Image Convolution Data Pre-Processing

Hi all, I’m working on a hardware accelerator for image convolution. I have much of my design ready to go but I’m faced with a small issue and I’m curious how you guys would fix it.

Target Device: Pynq Z2

So basically I’ve created an architecture to complete convolutions on hardware using a DMA controller and a custom IP to process the data coming from memory. Example graphic of convolution:
image

After doing some testing with the DMA, it seems the controller will send each value individually like I want, but one row at a time. This is a screenshot where I use the DMA as a FIFO and move value from one memory location to another.

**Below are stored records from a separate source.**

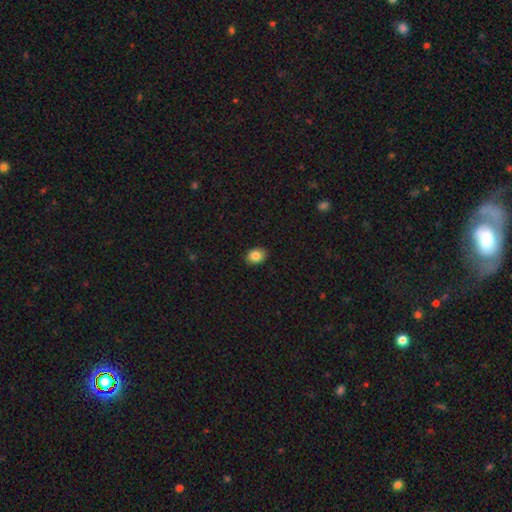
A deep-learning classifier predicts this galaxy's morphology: Smooth or featured: smooth — 86% (star or artifact — 9%)
How rounded: in between — 66% (round — 33%)
Merging: none — 90% (minor disturbance — 7%)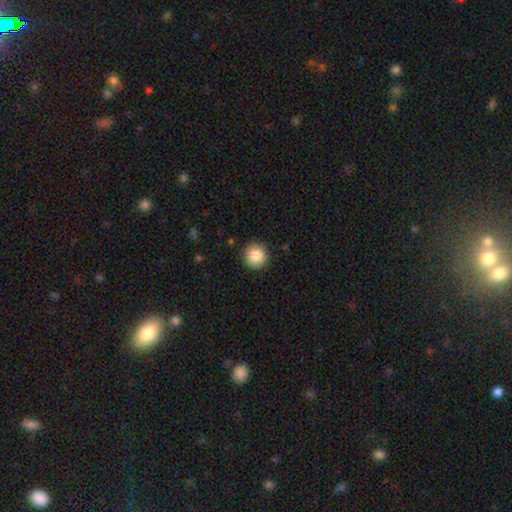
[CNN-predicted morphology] smooth-or-featured: smooth: 86% | star or artifact: 9% | featured or disk: 5%
  how-rounded: round: 95% | in between: 4% | cigar-shaped: 1%
  merging: none: 91% | minor disturbance: 6% | major disturbance: 2% | merger: 1%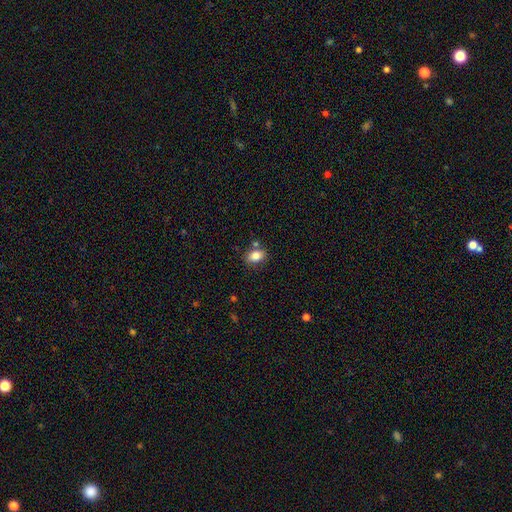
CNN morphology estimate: smooth 82%, featured or disk 9%, star or artifact 9%. Down the decision tree: how rounded — in between (78%); merging — none (73%).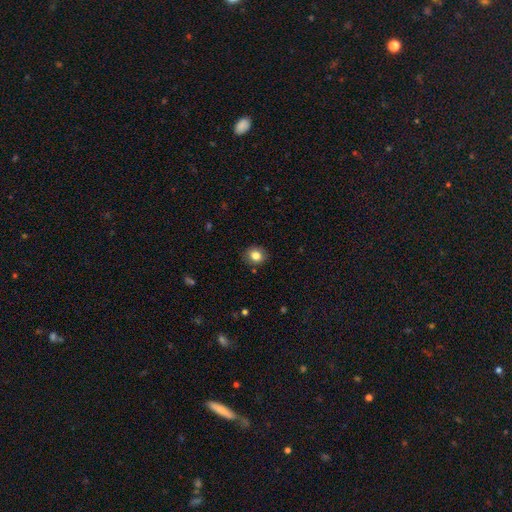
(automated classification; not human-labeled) smooth_or_featured: smooth (p=0.83) [alt: star or artifact p=0.10]
how_rounded: round (p=0.72) [alt: in between p=0.27]
merging: none (p=0.87) [alt: minor disturbance p=0.10]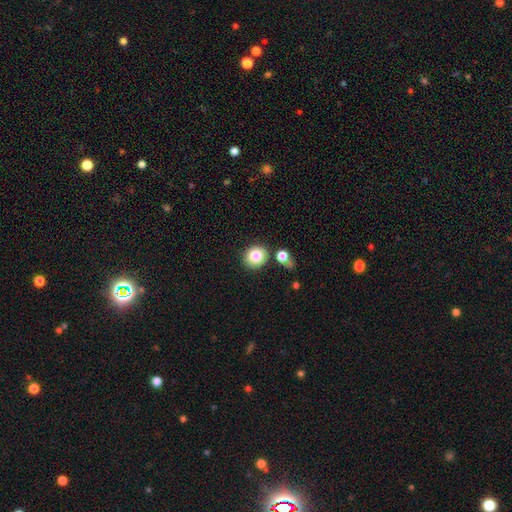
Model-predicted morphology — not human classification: Q: Smooth or featured?
A: smooth (84%); runner-up: star or artifact (10%)
Q: How rounded?
A: round (80%); runner-up: in between (19%)
Q: Merging?
A: none (78%); runner-up: minor disturbance (10%)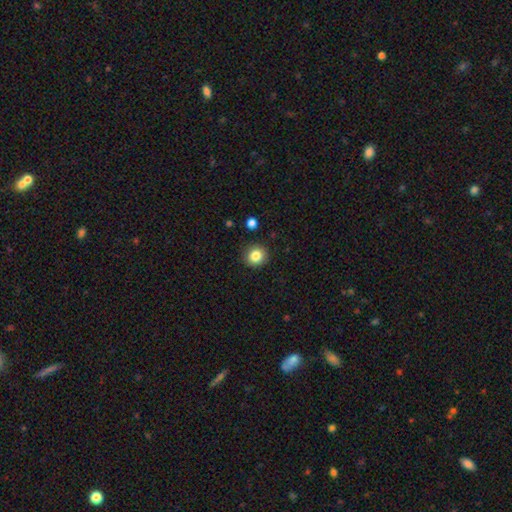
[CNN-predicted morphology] This is clearly a smooth galaxy (84%). How rounded: clearly round (89%). Merging: clearly none (90%).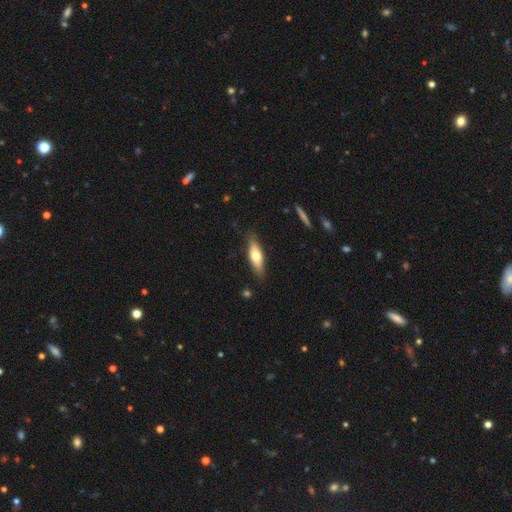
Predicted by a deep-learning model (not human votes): This is likely a smooth galaxy (64%). How rounded: possibly in between (52%). Merging: clearly none (83%).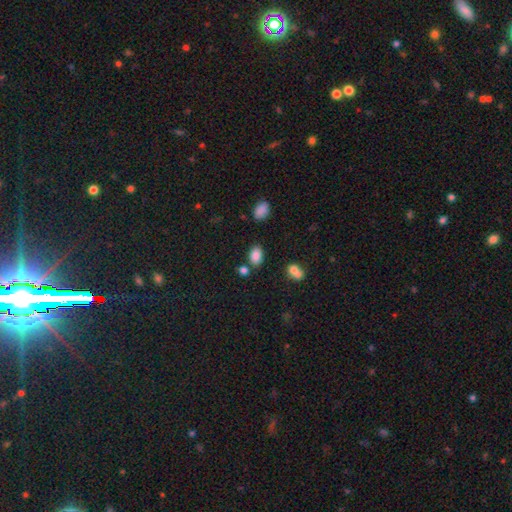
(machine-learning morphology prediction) A smooth galaxy with no disk features (84%) that is in between round and cigar-shaped (86%).

Vote fractions:
- Smooth or featured? smooth: 84% / star or artifact: 10% / featured or disk: 5%
- How rounded? in between: 86% / round: 13% / cigar-shaped: 1%
- Merging? none: 75% / minor disturbance: 12% / merger: 10% / major disturbance: 3%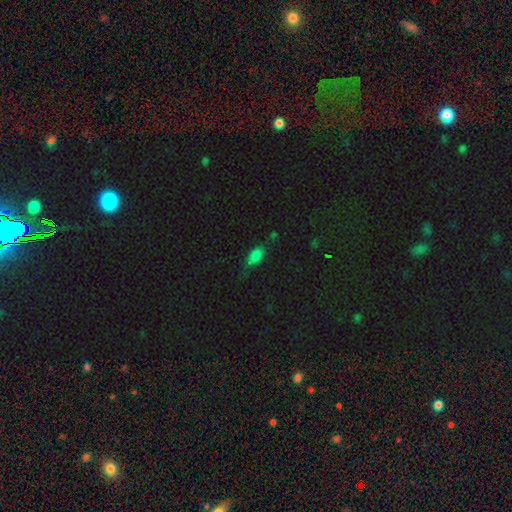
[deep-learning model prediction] Morphology: type=smooth (79%); roundness=in between (86%); merging=none (58%).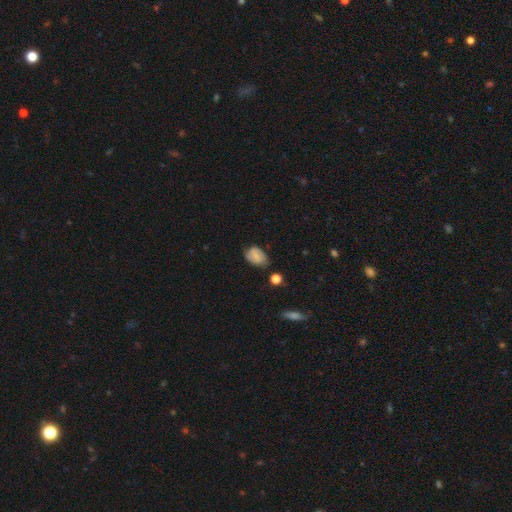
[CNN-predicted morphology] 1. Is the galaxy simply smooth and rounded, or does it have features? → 55% smooth, 36% featured or disk, 9% star or artifact.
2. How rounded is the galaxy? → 79% in between, 19% round, 2% cigar-shaped.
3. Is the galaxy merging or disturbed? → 61% none, 29% minor disturbance, 7% major disturbance, 4% merger.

The issue is that my data processing block is expecting my values to come in from the DMA in the following order:
image

I can do some data pre-processing to make sure the values are coming into my IP in the right order to fill my kernel, but this does not seem ideal. It might be worth mentioning that I was planning to do one color channel at a time so thats some more pre-processing overhead I might need. Any ideas?

Is this HLS controller? you could modify your code in C.
What about creating mini-ip-core that would rotate that matrix?

The controller design is written in RTL, I haven’t quite figured out how the HLS side works yet…

The issue with simply rotating the matrix is that the controller would need to buffer a lot of data because the DMA will send ALL pixels of row 0 for the picture, then ALL of row 1, then ALL of row 2 and so on. So since I’m looking to get a value from the first three rows (and then more after I’ve completed one line) I think I would need to store three rows entirely.

So this is great occasion to try how hls work and for practice rotate incoming data :smiley:
Hmm, I don’t see another way besides preprocessing